The Lab of Paul Maddox


    Every living thing is made up of cells. For a fertilized egg to become a person, or for tissues like the skin and digestive tract to be replenished to compensate for wear and tear, cells must multiply. Proper cell multiplication is also necessary to avoid disease states including cancer. Therefore, to understand normal development and certain pathologies, we must understand how cells multiply.

    A cell first grows and makes a copy of its DNA blueprint. Then, the DNA is rearranged from a massive tangle into individual rods, called chromosomes, which can be moved in a controlled fashion. The cell builds a machine, the spindle, which attaches and moves the chromosomes so that one complete copy of the blueprint is placed at each end of the cell. Finally, the single “mother cell” must be physically split into two “daughter cells.”

    Although these dramatic events of cell division have fascinated researchers for over a century, major questions remain about the cellular machines that carry out these steps, and how our collective current knowledge applies to different kinds of cells. Our lab is working to understand how many of these steps in cell division take place. We use multiple model animal cells, to be sure what we discover is true for most cells. We make movies of cells dividing and then measure parameters including the size, speed, packing, and shape of cellular features.

    Please see our “Projects” pages to learn more about ongoing on in the lab. The glossary below will prepare you for these synopses.

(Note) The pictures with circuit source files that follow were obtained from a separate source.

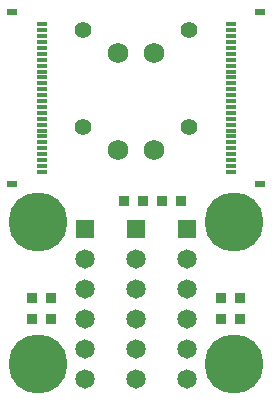
<source format=gts>
G04*
G04 #@! TF.GenerationSoftware,Altium Limited,Altium Designer,23.10.1 (27)*
G04*
G04 Layer_Color=8388736*
%FSLAX25Y25*%
%MOIN*%
G70*
G04*
G04 #@! TF.SameCoordinates,63F36303-5D97-42AD-868C-FB7FB63341C3*
G04*
G04*
G04 #@! TF.FilePolarity,Negative*
G04*
G01*
G75*
%ADD15R,0.03701X0.03701*%
%ADD16R,0.03701X0.01732*%
%ADD17R,0.03701X0.02126*%
%ADD18C,0.19685*%
%ADD19R,0.06457X0.06457*%
%ADD20C,0.06457*%
%ADD21C,0.06850*%
%ADD22C,0.05551*%
D15*
X14961Y-34252D02*
D03*
X8661D02*
D03*
X2362D02*
D03*
X-3937D02*
D03*
X34646Y-66535D02*
D03*
X28346D02*
D03*
X34646Y-73622D02*
D03*
X28346D02*
D03*
X-34646Y-66535D02*
D03*
X-28346D02*
D03*
X-34646Y-73622D02*
D03*
X-28346D02*
D03*
D16*
X-31496Y22638D02*
D03*
Y20669D02*
D03*
Y18701D02*
D03*
Y14764D02*
D03*
Y12795D02*
D03*
Y10827D02*
D03*
Y6890D02*
D03*
Y4921D02*
D03*
Y2953D02*
D03*
Y984D02*
D03*
Y-984D02*
D03*
Y-2953D02*
D03*
Y-4921D02*
D03*
Y-6890D02*
D03*
Y-10827D02*
D03*
Y-12795D02*
D03*
Y-14764D02*
D03*
Y-18701D02*
D03*
Y-20669D02*
D03*
Y-22638D02*
D03*
Y24606D02*
D03*
Y16732D02*
D03*
Y8858D02*
D03*
Y-8858D02*
D03*
Y-16732D02*
D03*
Y-24606D02*
D03*
X31496Y-22638D02*
D03*
Y-20669D02*
D03*
Y-18701D02*
D03*
Y-14764D02*
D03*
Y-12795D02*
D03*
Y-10827D02*
D03*
Y-6890D02*
D03*
Y-4921D02*
D03*
Y-2953D02*
D03*
Y-984D02*
D03*
Y984D02*
D03*
Y2953D02*
D03*
Y4921D02*
D03*
Y6890D02*
D03*
Y10827D02*
D03*
Y12795D02*
D03*
Y14764D02*
D03*
Y18701D02*
D03*
Y20669D02*
D03*
Y22638D02*
D03*
Y-24606D02*
D03*
Y-16732D02*
D03*
Y-8858D02*
D03*
Y8858D02*
D03*
Y16732D02*
D03*
Y24606D02*
D03*
D17*
X-41339Y28543D02*
D03*
Y-28543D02*
D03*
X41339Y-28543D02*
D03*
Y28543D02*
D03*
D18*
X32677Y-41339D02*
D03*
Y-88583D02*
D03*
X-32677D02*
D03*
Y-41339D02*
D03*
D19*
X16929Y-43701D02*
D03*
X0D02*
D03*
X-16929Y-43701D02*
D03*
D20*
X16929Y-53701D02*
D03*
X16929Y-63701D02*
D03*
X16929Y-73701D02*
D03*
X16929Y-83701D02*
D03*
Y-93701D02*
D03*
X0Y-53701D02*
D03*
Y-63701D02*
D03*
Y-73701D02*
D03*
Y-83701D02*
D03*
Y-93701D02*
D03*
X-16929Y-53701D02*
D03*
X-16929Y-63701D02*
D03*
X-16929Y-73701D02*
D03*
Y-83701D02*
D03*
X-16929Y-93701D02*
D03*
D21*
X5906Y-17323D02*
D03*
X-5906D02*
D03*
X5906Y14961D02*
D03*
X-5906D02*
D03*
D22*
X17717Y-9606D02*
D03*
X-17717D02*
D03*
X17717Y22677D02*
D03*
X-17717D02*
D03*
M02*

</source>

On the beautiful campus of the University of North Carolina at Chapel Hill, the lab of Paul Maddox uses high-resolution microscopy, quantitative image analysis, cell biology, genetics, biochemistry, and developmental biology to study cell division.


Chromatin condensation: the organization of DNA into physically distinct, usually rod-shaped bodies. When not “condensed,” DNA strands snake through the nucleus in an apparent tangle, with various degrees of compaction.

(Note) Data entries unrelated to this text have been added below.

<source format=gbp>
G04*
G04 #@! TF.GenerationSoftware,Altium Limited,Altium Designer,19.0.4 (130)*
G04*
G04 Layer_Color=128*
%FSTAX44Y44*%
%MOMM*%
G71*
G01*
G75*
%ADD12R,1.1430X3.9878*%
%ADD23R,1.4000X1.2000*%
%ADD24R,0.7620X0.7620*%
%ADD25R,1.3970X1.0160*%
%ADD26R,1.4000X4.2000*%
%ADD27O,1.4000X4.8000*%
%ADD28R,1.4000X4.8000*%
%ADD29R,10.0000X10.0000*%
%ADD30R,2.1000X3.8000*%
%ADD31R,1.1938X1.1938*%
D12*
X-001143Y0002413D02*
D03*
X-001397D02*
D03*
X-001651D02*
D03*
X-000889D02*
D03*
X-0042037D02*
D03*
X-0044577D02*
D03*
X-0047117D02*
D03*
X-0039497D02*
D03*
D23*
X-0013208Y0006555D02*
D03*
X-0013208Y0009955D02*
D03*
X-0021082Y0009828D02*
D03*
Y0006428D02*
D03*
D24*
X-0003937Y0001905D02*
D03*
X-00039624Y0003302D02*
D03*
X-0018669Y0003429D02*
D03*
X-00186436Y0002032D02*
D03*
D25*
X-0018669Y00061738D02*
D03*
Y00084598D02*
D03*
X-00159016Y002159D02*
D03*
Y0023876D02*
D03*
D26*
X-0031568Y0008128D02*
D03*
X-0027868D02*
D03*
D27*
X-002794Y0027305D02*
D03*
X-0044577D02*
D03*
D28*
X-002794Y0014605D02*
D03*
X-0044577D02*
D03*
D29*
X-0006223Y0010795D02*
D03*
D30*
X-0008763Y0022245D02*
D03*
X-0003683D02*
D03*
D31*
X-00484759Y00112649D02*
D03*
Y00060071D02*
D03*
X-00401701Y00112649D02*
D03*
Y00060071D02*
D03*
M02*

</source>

Chromosome: a large linear piece of DNA. The term often refers to the DNA in its condensed form, which is named for its prominent staining with dyes; “colored body”

Chromosome segregation: the physical movement of chromosomes into two regions of a dividing cell such that each nascent daughter cell inherits an equal, complete copy of the genome.

Confocal microscopy: a class of light microscopy methods in which excitation light is focused on a thin optical section and emission light is collected specifically from this optical section. These methods maximize resolution and signal-to-noise ratio while minimizing photobleaching and phototoxicity.


Kinetochore: named “moving body,” this cellular machine is a large collection of tens of different cellular chemicals, or proteins, that collectively ensure proper attachment of chromosomes to the spindle and segregation into the forming daughter cells.

Microtubule: a component of the cell’s dynamic inner skeleton, made in the shape of a long, slender thin-walled tube from oblong building blocks. Microtubules can grow and shrink, and provide tracks and forces in the cell.

Spindle: named for its resemblance to a rod wrapped thick with string, the often barrel-shaped spindle is composed largely of microtubules. Molecular motors that walk along microtubules and microtubule-bundling proteins organize the spindle to achieve its regulated shape, size and dynamicity. The bipolar nature of the spindle ensures that bipolar attachments are made to chromosomes at the kinetochores, and that the two copies of DNA are segregated properly.

Super-resolution imaging: the theoretical resolution limit of light microscopes is dictated by the wavelength of the light we use to excite and image cells. Many cellular features we study are smaller than this limit. We use both super-resolution image acquisition and super-resolution image analysis to measure the size, spacing and placement of cellular features with super-resolution accuracy.